* **Exercise details**
Copy out every line of the rows below word for word, keeping them in the same order.

(Collection entries)
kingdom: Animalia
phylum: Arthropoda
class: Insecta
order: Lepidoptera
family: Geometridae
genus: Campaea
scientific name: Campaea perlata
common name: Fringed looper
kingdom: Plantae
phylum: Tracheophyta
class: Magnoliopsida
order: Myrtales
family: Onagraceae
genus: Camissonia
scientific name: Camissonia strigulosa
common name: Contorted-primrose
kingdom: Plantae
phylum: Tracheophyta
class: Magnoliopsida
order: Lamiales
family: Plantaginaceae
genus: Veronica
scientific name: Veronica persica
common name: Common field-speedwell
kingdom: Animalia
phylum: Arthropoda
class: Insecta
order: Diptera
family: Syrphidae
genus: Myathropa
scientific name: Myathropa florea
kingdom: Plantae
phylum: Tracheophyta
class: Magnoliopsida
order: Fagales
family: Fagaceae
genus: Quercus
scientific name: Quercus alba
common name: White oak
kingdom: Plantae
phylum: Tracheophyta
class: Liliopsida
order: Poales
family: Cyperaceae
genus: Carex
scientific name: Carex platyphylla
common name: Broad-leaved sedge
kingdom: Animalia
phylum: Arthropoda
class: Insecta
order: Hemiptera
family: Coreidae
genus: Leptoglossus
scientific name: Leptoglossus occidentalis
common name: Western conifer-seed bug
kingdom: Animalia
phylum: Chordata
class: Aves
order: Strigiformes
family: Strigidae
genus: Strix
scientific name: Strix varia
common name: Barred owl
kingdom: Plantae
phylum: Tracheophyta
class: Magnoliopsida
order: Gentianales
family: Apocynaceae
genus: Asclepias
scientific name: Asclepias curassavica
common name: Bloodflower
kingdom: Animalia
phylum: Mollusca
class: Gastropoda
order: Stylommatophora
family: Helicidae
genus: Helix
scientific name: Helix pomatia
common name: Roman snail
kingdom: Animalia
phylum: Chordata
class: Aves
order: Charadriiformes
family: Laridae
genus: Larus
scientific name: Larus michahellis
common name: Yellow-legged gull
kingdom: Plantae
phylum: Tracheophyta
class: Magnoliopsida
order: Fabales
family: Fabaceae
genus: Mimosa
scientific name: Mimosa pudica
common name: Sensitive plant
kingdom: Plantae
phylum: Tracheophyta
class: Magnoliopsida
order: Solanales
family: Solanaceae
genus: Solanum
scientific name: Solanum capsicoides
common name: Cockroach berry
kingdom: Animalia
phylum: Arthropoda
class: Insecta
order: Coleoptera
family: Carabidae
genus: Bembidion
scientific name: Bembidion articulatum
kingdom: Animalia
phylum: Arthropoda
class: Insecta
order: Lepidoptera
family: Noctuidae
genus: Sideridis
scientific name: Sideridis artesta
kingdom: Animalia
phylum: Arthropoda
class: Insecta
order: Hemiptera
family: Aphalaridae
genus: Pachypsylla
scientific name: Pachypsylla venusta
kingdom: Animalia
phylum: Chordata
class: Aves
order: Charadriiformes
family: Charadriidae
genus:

* **Response**
kingdom: Animalia
phylum: Arthropoda
class: Insecta
order: Lepidoptera
family: Geometridae
genus: Campaea
scientific name: Campaea perlata
common name: Fringed looper
kingdom: Plantae
phylum: Tracheophyta
class: Magnoliopsida
order: Myrtales
family: Onagraceae
genus: Camissonia
scientific name: Camissonia strigulosa
common name: Contorted-primrose
kingdom: Plantae
phylum: Tracheophyta
class: Magnoliopsida
order: Lamiales
family: Plantaginaceae
genus: Veronica
scientific name: Veronica persica
common name: Common field-speedwell
kingdom: Animalia
phylum: Arthropoda
class: Insecta
order: Diptera
family: Syrphidae
genus: Myathropa
scientific name: Myathropa florea
kingdom: Plantae
phylum: Tracheophyta
class: Magnoliopsida
order: Fagales
family: Fagaceae
genus: Quercus
scientific name: Quercus alba
common name: White oak
kingdom: Plantae
phylum: Tracheophyta
class: Liliopsida
order: Poales
family: Cyperaceae
genus: Carex
scientific name: Carex platyphylla
common name: Broad-leaved sedge
kingdom: Animalia
phylum: Arthropoda
class: Insecta
order: Hemiptera
family: Coreidae
genus: Leptoglossus
scientific name: Leptoglossus occidentalis
common name: Western conifer-seed bug
kingdom: Animalia
phylum: Chordata
class: Aves
order: Strigiformes
family: Strigidae
genus: Strix
scientific name: Strix varia
common name: Barred owl
kingdom: Plantae
phylum: Tracheophyta
class: Magnoliopsida
order: Gentianales
family: Apocynaceae
genus: Asclepias
scientific name: Asclepias curassavica
common name: Bloodflower
kingdom: Animalia
phylum: Mollusca
class: Gastropoda
order: Stylommatophora
family: Helicidae
genus: Helix
scientific name: Helix pomatia
common name: Roman snail
kingdom: Animalia
phylum: Chordata
class: Aves
order: Charadriiformes
family: Laridae
genus: Larus
scientific name: Larus michahellis
common name: Yellow-legged gull
kingdom: Plantae
phylum: Tracheophyta
class: Magnoliopsida
order: Fabales
family: Fabaceae
genus: Mimosa
scientific name: Mimosa pudica
common name: Sensitive plant
kingdom: Plantae
phylum: Tracheophyta
class: Magnoliopsida
order: Solanales
family: Solanaceae
genus: Solanum
scientific name: Solanum capsicoides
common name: Cockroach berry
kingdom: Animalia
phylum: Arthropoda
class: Insecta
order: Coleoptera
family: Carabidae
genus: Bembidion
scientific name: Bembidion articulatum
kingdom: Animalia
phylum: Arthropoda
class: Insecta
order: Lepidoptera
family: Noctuidae
genus: Sideridis
scientific name: Sideridis artesta
kingdom: Animalia
phylum: Arthropoda
class: Insecta
order: Hemiptera
family: Aphalaridae
genus: Pachypsylla
scientific name: Pachypsylla venusta
kingdom: Animalia
phylum: Chordata
class: Aves
order: Charadriiformes
family: Charadriidae
genus:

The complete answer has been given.